2. Write a good subject line
Even after someone signs up to receive your emails, there's no guarantee they're going to open them. After all, your email is competing with dozens or hundreds of other emails in their inbox. So, you need to make a compelling reason for them to open it; and you only have a handful of words to do it.
So focus on the value the newsletter will provide to your reader. If you're sending out an email highlighting a new product, don't just say, "New product in our store." Say what the product is going to do for people, such as "Dry paint faster with our new product."
Whether your email is about deals or information, it has to make a case for what the person is going to get out of it if they open. Get more steps and details for writing subject lines readers will want to click.
The same rules apply to the inside of the email. You're going to need a strong call to action to get the reader to your store or website. Action verbs are key, such as "Click here," "Buy now," "Get more details," etc. Just putting a link that says "More details" isn't as compelling.

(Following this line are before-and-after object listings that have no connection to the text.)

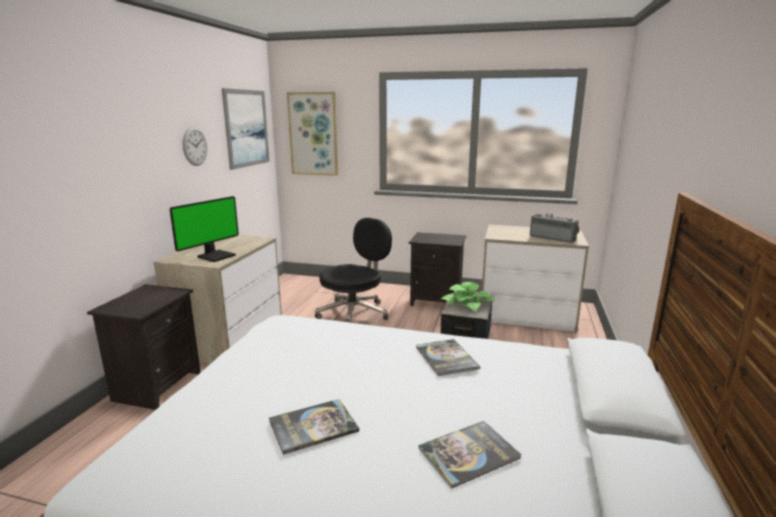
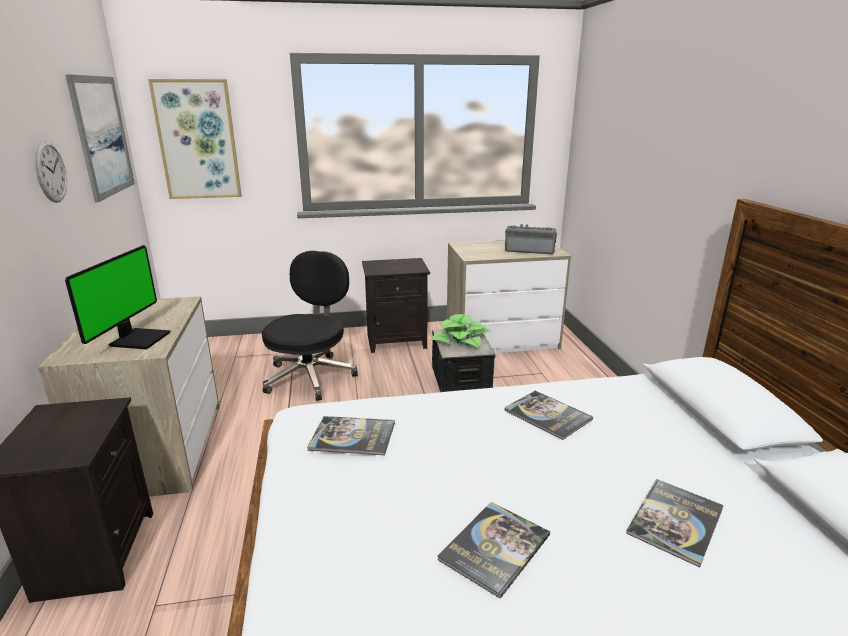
camera: 25 degrees left, 5 degrees up
none -> book [307,416,395,455]

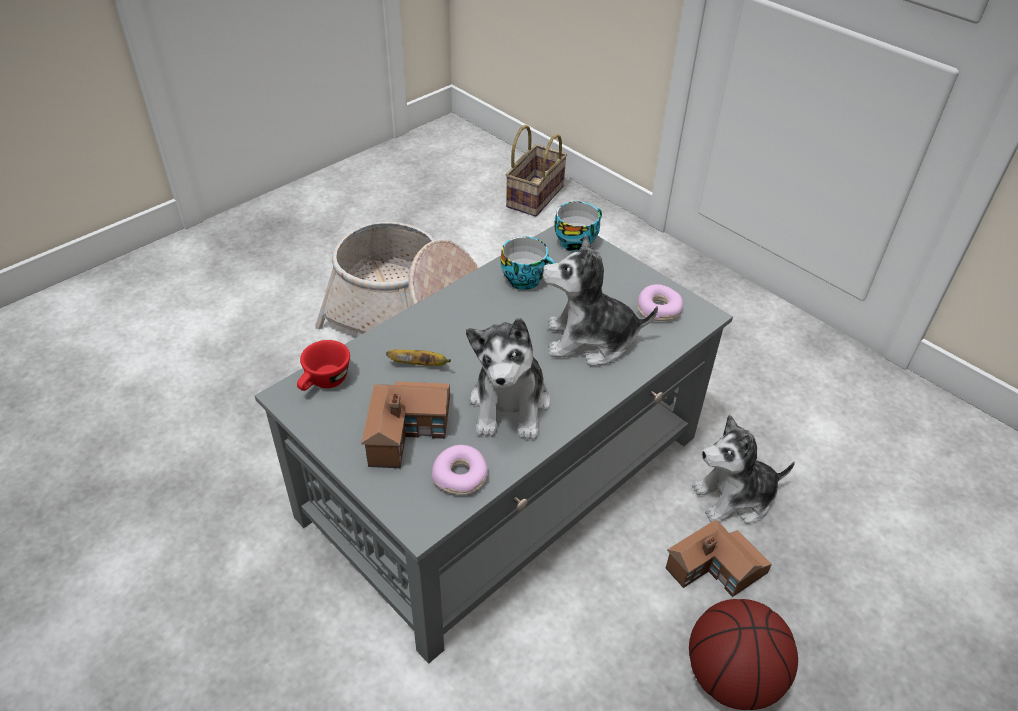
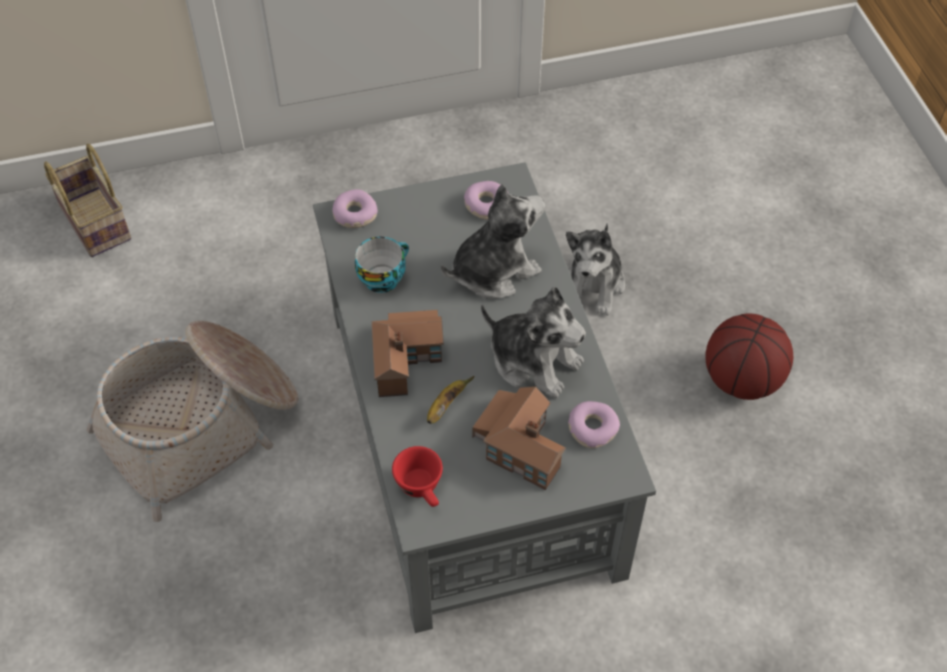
camera: 60 degrees left, 10 degrees up
plush toy [542,235,658,366] -> plush toy turned 150 degrees counterclockwise [441,184,545,299]
cup [554,201,602,252] -> donut [332,189,378,228]
toy house [666,519,772,597] -> toy house moved to [372,310,444,397]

3. Know when and how often to send
In real estate, it's all about location, but in business it's all about timing. The timing of your email can make a big difference in how successful it is.
Some of that is obvious. For example, if you send an email on February 14 containing deals for Valentine's Day, you're not going to get much traffic. Instead, send one out the first week of February when people are thinking about buying presents.

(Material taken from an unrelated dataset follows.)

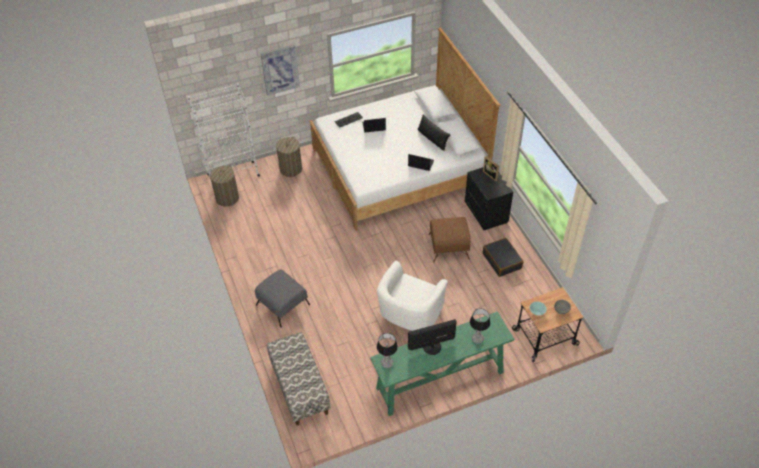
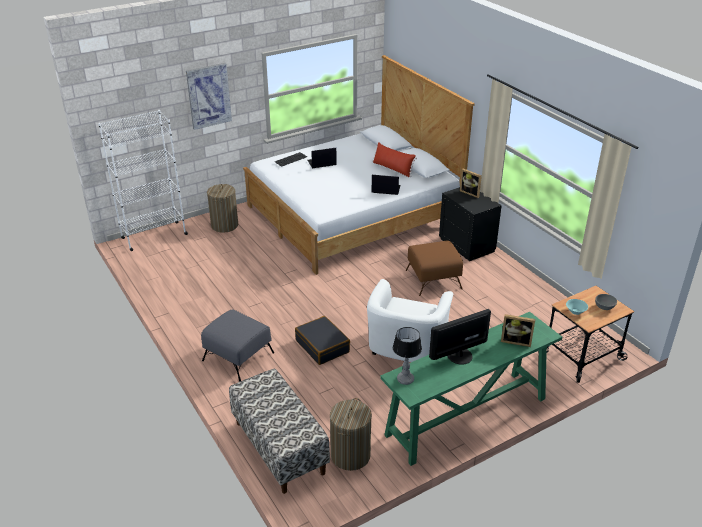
camera: 10 degrees left, 15 degrees down
laundry basket [210,166,239,207] -> laundry basket moved to [330,398,372,471]
black pillow [417,115,452,151] -> red pillow [372,142,417,177]
table lamp [470,308,490,344] -> picture frame [501,314,535,347]
black suitcase [483,238,524,277] -> black suitcase moved to [295,316,350,365]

Then send another email on the last day people can order and still get their items shipped in time. Be sure to include "Last day to order" in the subject line. That adds urgency and grabs the attention of the procrastinators, which is most people.

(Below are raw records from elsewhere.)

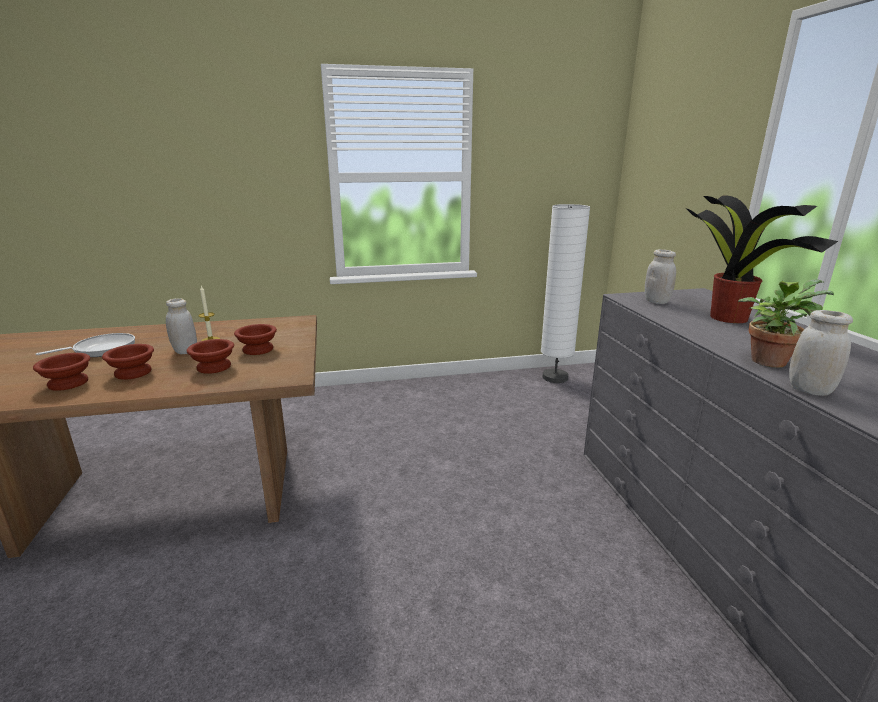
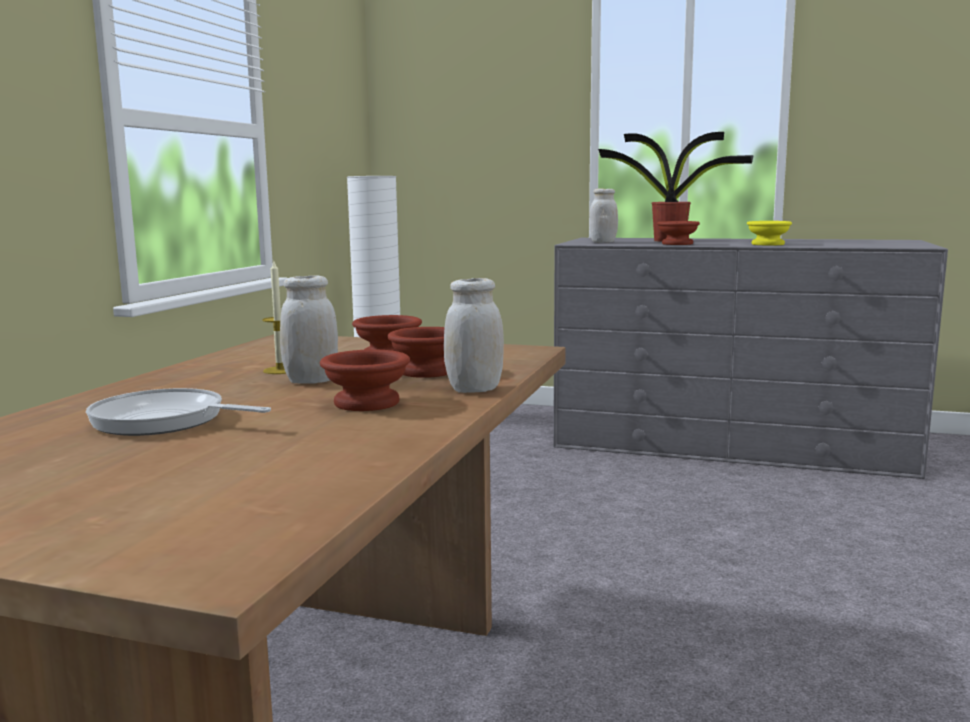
camera: 60 degrees left, 10 degrees down
brown bowl [33,353,90,391] -> brown bowl moved to [657,221,700,245]
frying pan [36,333,135,357] -> frying pan turned 60 degrees counterclockwise [86,388,271,436]
potted plant [738,279,834,368] -> yellow bowl [747,221,792,246]
white jar [789,310,853,396] -> white jar moved to [444,278,504,393]

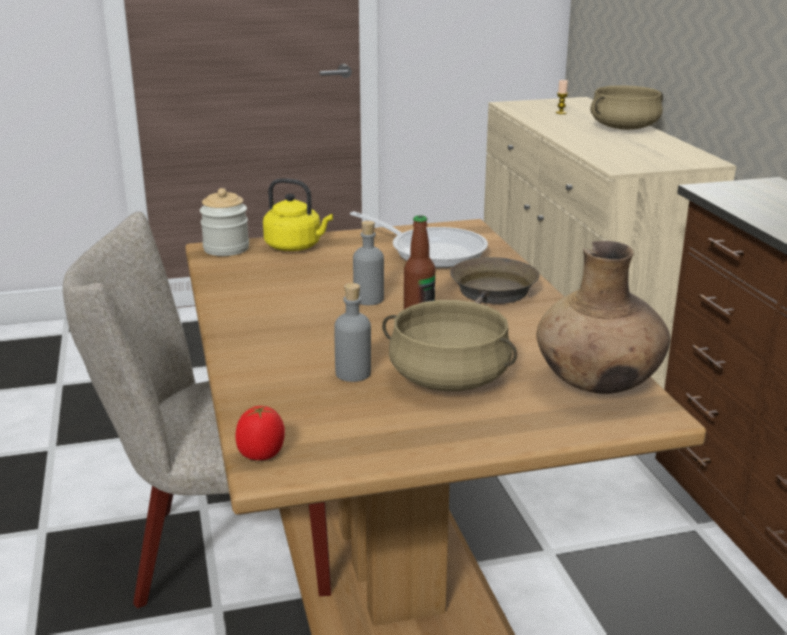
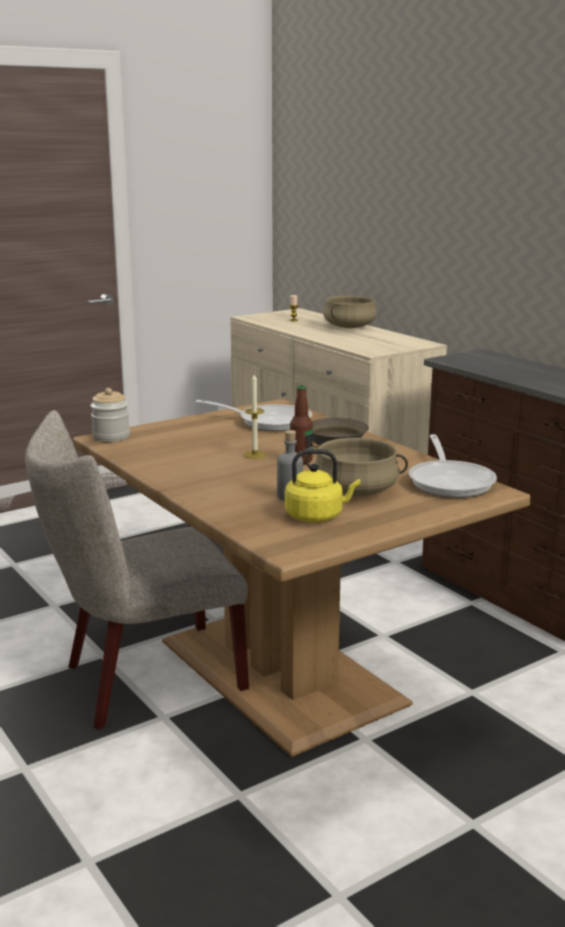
camera: 20 degrees left, 5 degrees down
tomato [235,406,285,460] -> none
yellow kettle [263,178,333,251] -> yellow kettle moved to [285,449,361,522]
grey bottle [353,221,384,305] -> candle [244,374,266,459]
brown vase [536,241,670,394] -> frying pan [409,434,497,498]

However, holidays aren't the only thing you need to think about. When you send in the week and even the time of day can have an impact. Unfortunately, that impact is going to be depending on your subscribers and what you're sending.
You'll need to play around with days and times to find what works best for you. You might find that your subscribers react to a new product email best on Monday morning when they're not quite back into the swing of work yet. However, a deal email might be best on the Friday evening of pay day, and an information email might do better Saturday when they have time to read something longer.
That leads us to the question of how often you send email. Depending on your business and the content, you might decide it works well on a regular schedule, or just around special holidays and events.
If you're sending on a regular schedule, keep it to once a week or every two weeks to start. Later, you might start "daily deals" or other daily content, but you'll want time to get the hang of creating compelling emails first.
For email centered on holidays and special events, plan out your emails on a calendar months in advance with conservative deadlines. Since these emails are a bit more all-or-nothing, you want to have the design and messaging done early. In fact, create a few designs and send them out a week early to smaller group of subscribers and see which ones does the best. That's the one you want to send to your entire list.
Finding the right schedule, and best day and times for emails, is going to take a while, but that's OK. Email marketing isn't a get-rich-quick scheme (that's called "spam"), it's about building a connection with your customer base and providing value. So take a long view and make minor tweaks until it comes together.